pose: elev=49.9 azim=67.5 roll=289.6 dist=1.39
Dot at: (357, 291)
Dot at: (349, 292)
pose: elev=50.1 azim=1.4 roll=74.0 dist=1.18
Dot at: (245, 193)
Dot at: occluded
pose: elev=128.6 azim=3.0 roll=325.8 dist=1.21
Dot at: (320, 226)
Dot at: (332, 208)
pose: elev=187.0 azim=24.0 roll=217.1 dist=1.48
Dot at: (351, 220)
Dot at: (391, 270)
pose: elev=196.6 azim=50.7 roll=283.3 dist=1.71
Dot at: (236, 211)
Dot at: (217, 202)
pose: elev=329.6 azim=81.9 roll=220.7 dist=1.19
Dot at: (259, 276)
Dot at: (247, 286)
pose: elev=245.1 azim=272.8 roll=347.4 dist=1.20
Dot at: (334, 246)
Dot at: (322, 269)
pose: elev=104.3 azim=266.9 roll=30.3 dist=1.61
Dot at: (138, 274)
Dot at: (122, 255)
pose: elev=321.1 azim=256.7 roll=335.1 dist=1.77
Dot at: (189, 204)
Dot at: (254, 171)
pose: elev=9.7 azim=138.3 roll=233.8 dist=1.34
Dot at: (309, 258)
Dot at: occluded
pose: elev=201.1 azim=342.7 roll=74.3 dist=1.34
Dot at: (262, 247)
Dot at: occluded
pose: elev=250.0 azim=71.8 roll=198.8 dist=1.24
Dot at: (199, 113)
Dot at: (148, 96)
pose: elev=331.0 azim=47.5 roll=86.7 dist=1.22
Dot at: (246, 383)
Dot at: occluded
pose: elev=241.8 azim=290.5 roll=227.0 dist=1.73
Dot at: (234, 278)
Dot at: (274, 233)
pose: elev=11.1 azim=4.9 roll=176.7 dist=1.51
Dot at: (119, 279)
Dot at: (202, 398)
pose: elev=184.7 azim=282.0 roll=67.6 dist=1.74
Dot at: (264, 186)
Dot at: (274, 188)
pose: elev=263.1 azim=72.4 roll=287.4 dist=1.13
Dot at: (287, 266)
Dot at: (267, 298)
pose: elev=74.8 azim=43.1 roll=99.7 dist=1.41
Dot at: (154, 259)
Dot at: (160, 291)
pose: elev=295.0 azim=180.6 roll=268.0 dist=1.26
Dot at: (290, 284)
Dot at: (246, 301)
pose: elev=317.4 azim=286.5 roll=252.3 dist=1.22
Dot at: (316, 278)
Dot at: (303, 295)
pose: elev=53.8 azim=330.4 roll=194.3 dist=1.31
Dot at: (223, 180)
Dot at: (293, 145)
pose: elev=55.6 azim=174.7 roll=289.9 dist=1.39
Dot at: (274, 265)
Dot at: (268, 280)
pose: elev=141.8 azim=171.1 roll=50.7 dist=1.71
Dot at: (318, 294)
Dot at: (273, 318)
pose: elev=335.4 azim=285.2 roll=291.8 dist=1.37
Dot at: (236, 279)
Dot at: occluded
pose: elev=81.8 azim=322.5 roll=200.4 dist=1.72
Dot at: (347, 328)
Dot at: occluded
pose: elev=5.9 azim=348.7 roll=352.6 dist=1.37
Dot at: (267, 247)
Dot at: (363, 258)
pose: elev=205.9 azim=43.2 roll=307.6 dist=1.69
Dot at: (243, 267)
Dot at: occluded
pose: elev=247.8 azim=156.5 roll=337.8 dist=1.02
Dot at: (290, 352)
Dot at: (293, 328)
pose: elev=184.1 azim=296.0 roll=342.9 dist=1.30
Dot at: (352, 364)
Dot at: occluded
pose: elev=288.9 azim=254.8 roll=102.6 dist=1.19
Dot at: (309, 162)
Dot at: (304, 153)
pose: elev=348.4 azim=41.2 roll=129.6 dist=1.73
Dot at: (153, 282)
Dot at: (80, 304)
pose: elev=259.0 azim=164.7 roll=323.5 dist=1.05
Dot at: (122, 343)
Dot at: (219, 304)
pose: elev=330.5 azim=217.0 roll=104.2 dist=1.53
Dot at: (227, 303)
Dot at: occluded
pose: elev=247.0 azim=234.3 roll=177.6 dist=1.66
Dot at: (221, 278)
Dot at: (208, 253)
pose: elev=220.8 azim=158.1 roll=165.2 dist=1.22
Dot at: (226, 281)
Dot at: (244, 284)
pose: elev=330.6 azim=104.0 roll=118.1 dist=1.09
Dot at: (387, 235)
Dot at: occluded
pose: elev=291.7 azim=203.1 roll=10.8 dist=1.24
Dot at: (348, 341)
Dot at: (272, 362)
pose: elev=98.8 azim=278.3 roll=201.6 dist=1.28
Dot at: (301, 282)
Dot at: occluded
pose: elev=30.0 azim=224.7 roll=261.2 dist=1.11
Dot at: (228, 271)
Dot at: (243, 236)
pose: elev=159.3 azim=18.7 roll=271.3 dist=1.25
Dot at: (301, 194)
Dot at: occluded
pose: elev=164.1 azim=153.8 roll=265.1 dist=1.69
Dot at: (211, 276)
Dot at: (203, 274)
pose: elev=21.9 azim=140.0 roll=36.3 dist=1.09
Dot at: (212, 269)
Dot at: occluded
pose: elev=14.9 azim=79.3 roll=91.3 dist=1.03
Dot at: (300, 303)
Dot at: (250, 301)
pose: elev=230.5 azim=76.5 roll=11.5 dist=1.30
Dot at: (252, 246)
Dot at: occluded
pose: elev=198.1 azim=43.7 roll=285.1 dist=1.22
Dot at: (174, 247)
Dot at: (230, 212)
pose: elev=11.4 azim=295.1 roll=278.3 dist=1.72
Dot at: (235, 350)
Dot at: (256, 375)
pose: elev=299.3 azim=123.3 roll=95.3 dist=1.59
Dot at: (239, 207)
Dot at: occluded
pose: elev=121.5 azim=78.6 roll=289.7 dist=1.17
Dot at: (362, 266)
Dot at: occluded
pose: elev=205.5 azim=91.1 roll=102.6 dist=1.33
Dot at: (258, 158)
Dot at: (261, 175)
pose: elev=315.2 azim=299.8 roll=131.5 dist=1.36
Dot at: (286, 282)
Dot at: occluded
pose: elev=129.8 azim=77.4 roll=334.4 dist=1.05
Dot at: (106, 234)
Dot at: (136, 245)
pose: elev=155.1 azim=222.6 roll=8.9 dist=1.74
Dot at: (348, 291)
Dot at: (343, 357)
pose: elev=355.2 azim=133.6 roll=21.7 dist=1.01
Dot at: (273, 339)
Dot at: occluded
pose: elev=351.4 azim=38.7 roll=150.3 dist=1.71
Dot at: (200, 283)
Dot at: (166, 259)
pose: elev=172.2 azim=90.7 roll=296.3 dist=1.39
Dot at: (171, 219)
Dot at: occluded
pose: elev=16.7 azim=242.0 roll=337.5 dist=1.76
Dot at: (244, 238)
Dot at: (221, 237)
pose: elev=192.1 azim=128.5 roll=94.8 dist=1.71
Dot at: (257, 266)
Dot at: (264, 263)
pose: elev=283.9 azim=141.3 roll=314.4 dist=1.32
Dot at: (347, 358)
★ ★ ★
Copy out the listing above line for line, changing nothing.

pose: elev=49.9 azim=67.5 roll=289.6 dist=1.39
Dot at: (357, 291)
Dot at: (349, 292)
pose: elev=50.1 azim=1.4 roll=74.0 dist=1.18
Dot at: (245, 193)
Dot at: occluded
pose: elev=128.6 azim=3.0 roll=325.8 dist=1.21
Dot at: (320, 226)
Dot at: (332, 208)
pose: elev=187.0 azim=24.0 roll=217.1 dist=1.48
Dot at: (351, 220)
Dot at: (391, 270)
pose: elev=196.6 azim=50.7 roll=283.3 dist=1.71
Dot at: (236, 211)
Dot at: (217, 202)
pose: elev=329.6 azim=81.9 roll=220.7 dist=1.19
Dot at: (259, 276)
Dot at: (247, 286)
pose: elev=245.1 azim=272.8 roll=347.4 dist=1.20
Dot at: (334, 246)
Dot at: (322, 269)
pose: elev=104.3 azim=266.9 roll=30.3 dist=1.61
Dot at: (138, 274)
Dot at: (122, 255)
pose: elev=321.1 azim=256.7 roll=335.1 dist=1.77
Dot at: (189, 204)
Dot at: (254, 171)
pose: elev=9.7 azim=138.3 roll=233.8 dist=1.34
Dot at: (309, 258)
Dot at: occluded
pose: elev=201.1 azim=342.7 roll=74.3 dist=1.34
Dot at: (262, 247)
Dot at: occluded
pose: elev=250.0 azim=71.8 roll=198.8 dist=1.24
Dot at: (199, 113)
Dot at: (148, 96)
pose: elev=331.0 azim=47.5 roll=86.7 dist=1.22
Dot at: (246, 383)
Dot at: occluded
pose: elev=241.8 azim=290.5 roll=227.0 dist=1.73
Dot at: (234, 278)
Dot at: (274, 233)
pose: elev=11.1 azim=4.9 roll=176.7 dist=1.51
Dot at: (119, 279)
Dot at: (202, 398)
pose: elev=184.7 azim=282.0 roll=67.6 dist=1.74
Dot at: (264, 186)
Dot at: (274, 188)
pose: elev=263.1 azim=72.4 roll=287.4 dist=1.13
Dot at: (287, 266)
Dot at: (267, 298)
pose: elev=74.8 azim=43.1 roll=99.7 dist=1.41
Dot at: (154, 259)
Dot at: (160, 291)
pose: elev=295.0 azim=180.6 roll=268.0 dist=1.26
Dot at: (290, 284)
Dot at: (246, 301)
pose: elev=317.4 azim=286.5 roll=252.3 dist=1.22
Dot at: (316, 278)
Dot at: (303, 295)
pose: elev=53.8 azim=330.4 roll=194.3 dist=1.31
Dot at: (223, 180)
Dot at: (293, 145)
pose: elev=55.6 azim=174.7 roll=289.9 dist=1.39
Dot at: (274, 265)
Dot at: (268, 280)
pose: elev=141.8 azim=171.1 roll=50.7 dist=1.71
Dot at: (318, 294)
Dot at: (273, 318)
pose: elev=335.4 azim=285.2 roll=291.8 dist=1.37
Dot at: (236, 279)
Dot at: occluded
pose: elev=81.8 azim=322.5 roll=200.4 dist=1.72
Dot at: (347, 328)
Dot at: occluded
pose: elev=5.9 azim=348.7 roll=352.6 dist=1.37
Dot at: (267, 247)
Dot at: (363, 258)
pose: elev=205.9 azim=43.2 roll=307.6 dist=1.69
Dot at: (243, 267)
Dot at: occluded
pose: elev=247.8 azim=156.5 roll=337.8 dist=1.02
Dot at: (290, 352)
Dot at: (293, 328)
pose: elev=184.1 azim=296.0 roll=342.9 dist=1.30
Dot at: (352, 364)
Dot at: occluded
pose: elev=288.9 azim=254.8 roll=102.6 dist=1.19
Dot at: (309, 162)
Dot at: (304, 153)
pose: elev=348.4 azim=41.2 roll=129.6 dist=1.73
Dot at: (153, 282)
Dot at: (80, 304)
pose: elev=259.0 azim=164.7 roll=323.5 dist=1.05
Dot at: (122, 343)
Dot at: (219, 304)
pose: elev=330.5 azim=217.0 roll=104.2 dist=1.53
Dot at: (227, 303)
Dot at: occluded
pose: elev=247.0 azim=234.3 roll=177.6 dist=1.66
Dot at: (221, 278)
Dot at: (208, 253)
pose: elev=220.8 azim=158.1 roll=165.2 dist=1.22
Dot at: (226, 281)
Dot at: (244, 284)
pose: elev=330.6 azim=104.0 roll=118.1 dist=1.09
Dot at: (387, 235)
Dot at: occluded
pose: elev=291.7 azim=203.1 roll=10.8 dist=1.24
Dot at: (348, 341)
Dot at: (272, 362)
pose: elev=98.8 azim=278.3 roll=201.6 dist=1.28
Dot at: (301, 282)
Dot at: occluded
pose: elev=30.0 azim=224.7 roll=261.2 dist=1.11
Dot at: (228, 271)
Dot at: (243, 236)
pose: elev=159.3 azim=18.7 roll=271.3 dist=1.25
Dot at: (301, 194)
Dot at: occluded
pose: elev=164.1 azim=153.8 roll=265.1 dist=1.69
Dot at: (211, 276)
Dot at: (203, 274)
pose: elev=21.9 azim=140.0 roll=36.3 dist=1.09
Dot at: (212, 269)
Dot at: occluded
pose: elev=14.9 azim=79.3 roll=91.3 dist=1.03
Dot at: (300, 303)
Dot at: (250, 301)
pose: elev=230.5 azim=76.5 roll=11.5 dist=1.30
Dot at: (252, 246)
Dot at: occluded
pose: elev=198.1 azim=43.7 roll=285.1 dist=1.22
Dot at: (174, 247)
Dot at: (230, 212)
pose: elev=11.4 azim=295.1 roll=278.3 dist=1.72
Dot at: (235, 350)
Dot at: (256, 375)
pose: elev=299.3 azim=123.3 roll=95.3 dist=1.59
Dot at: (239, 207)
Dot at: occluded
pose: elev=121.5 azim=78.6 roll=289.7 dist=1.17
Dot at: (362, 266)
Dot at: occluded
pose: elev=205.5 azim=91.1 roll=102.6 dist=1.33
Dot at: (258, 158)
Dot at: (261, 175)
pose: elev=315.2 azim=299.8 roll=131.5 dist=1.36
Dot at: (286, 282)
Dot at: occluded
pose: elev=129.8 azim=77.4 roll=334.4 dist=1.05
Dot at: (106, 234)
Dot at: (136, 245)
pose: elev=155.1 azim=222.6 roll=8.9 dist=1.74
Dot at: (348, 291)
Dot at: (343, 357)
pose: elev=355.2 azim=133.6 roll=21.7 dist=1.01
Dot at: (273, 339)
Dot at: occluded
pose: elev=351.4 azim=38.7 roll=150.3 dist=1.71
Dot at: (200, 283)
Dot at: (166, 259)
pose: elev=172.2 azim=90.7 roll=296.3 dist=1.39
Dot at: (171, 219)
Dot at: occluded
pose: elev=16.7 azim=242.0 roll=337.5 dist=1.76
Dot at: (244, 238)
Dot at: (221, 237)
pose: elev=192.1 azim=128.5 roll=94.8 dist=1.71
Dot at: (257, 266)
Dot at: (264, 263)
pose: elev=283.9 azim=141.3 roll=314.4 dist=1.32
Dot at: (347, 358)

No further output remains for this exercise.